I had heard stories about
Zatopek for years and first met him in person about a decade ago.
The stories handed down
from runner to runner are numerous and so astounding as to seem
apocryphal: He did his laundry by filling his bathtub with suds and
running in place; he trained by carrying his wife, Dana, on his back; he
bounded through the woods outside Prague wearing Army boots, and he did
100x400-meter repeats every day for a week.
Zatopek won a gold medal in
the 1948 London 10,000 meters. Four years later, he made history in
Helsinki, winning the 5,000- and 10,000-meter events, then taking the gold
and setting the Olympic record in his first marathon ever. That
triple has not been equaled.
It is not, however, his
gold medals or 18 world records that make Zatopek special. Rather,
it is his approach to running, and more importantly, to life.

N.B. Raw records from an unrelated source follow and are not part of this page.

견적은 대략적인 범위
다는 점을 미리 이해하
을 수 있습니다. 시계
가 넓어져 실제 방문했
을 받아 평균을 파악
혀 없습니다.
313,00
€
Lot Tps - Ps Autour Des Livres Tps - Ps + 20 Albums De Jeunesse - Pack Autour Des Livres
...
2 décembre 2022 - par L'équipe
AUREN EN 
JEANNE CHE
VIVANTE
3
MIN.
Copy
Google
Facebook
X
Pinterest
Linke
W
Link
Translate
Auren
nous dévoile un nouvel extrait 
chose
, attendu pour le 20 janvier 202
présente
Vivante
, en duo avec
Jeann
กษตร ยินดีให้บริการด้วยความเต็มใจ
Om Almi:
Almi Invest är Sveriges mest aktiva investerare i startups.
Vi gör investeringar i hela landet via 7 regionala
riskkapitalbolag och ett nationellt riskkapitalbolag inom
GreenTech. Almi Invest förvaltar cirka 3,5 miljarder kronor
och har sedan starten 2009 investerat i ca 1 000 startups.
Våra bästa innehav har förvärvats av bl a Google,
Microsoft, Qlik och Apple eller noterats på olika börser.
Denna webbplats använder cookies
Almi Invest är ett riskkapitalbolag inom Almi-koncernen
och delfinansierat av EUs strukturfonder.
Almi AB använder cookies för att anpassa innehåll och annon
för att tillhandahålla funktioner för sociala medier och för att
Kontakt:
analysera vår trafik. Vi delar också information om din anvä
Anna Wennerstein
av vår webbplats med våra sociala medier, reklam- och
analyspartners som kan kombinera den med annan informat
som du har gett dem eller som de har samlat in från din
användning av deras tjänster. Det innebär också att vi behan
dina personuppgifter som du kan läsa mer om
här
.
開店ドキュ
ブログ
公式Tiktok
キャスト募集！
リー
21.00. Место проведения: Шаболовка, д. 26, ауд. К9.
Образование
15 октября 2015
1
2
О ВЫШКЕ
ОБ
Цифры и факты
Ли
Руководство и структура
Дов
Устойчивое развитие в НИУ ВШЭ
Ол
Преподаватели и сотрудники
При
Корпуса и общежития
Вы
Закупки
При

At events he was the center of
attention. He spoke several languages, allowing athletes from around
the world to get to know one other and thus overcome stereotypes and
become friends. It
was, and still is, friendship that Zatopek values most. In
1966, he gave his 1952 10,000-meter gold medal to Ron Clarke, the
Australian great who never won a gold.
When I visited Emil in
Prague, he talked of the special bond among runners. That, he said,
is more important than any medal or record. "With
all their energy, everybody tries to do their best," Zatopek, now 77,
said. "This struggle, it stays very deep in your mind.
And it produces great respect among adversaries...It is really what I have
high esteem for, this friendship in sport."
Perhaps Clarke put it best
when he said of Zatopek:
"His enthusiasm,
his friendliness, his love of life, shone through every movement.
There is not, and never was, a greater man than Emil Zatopek."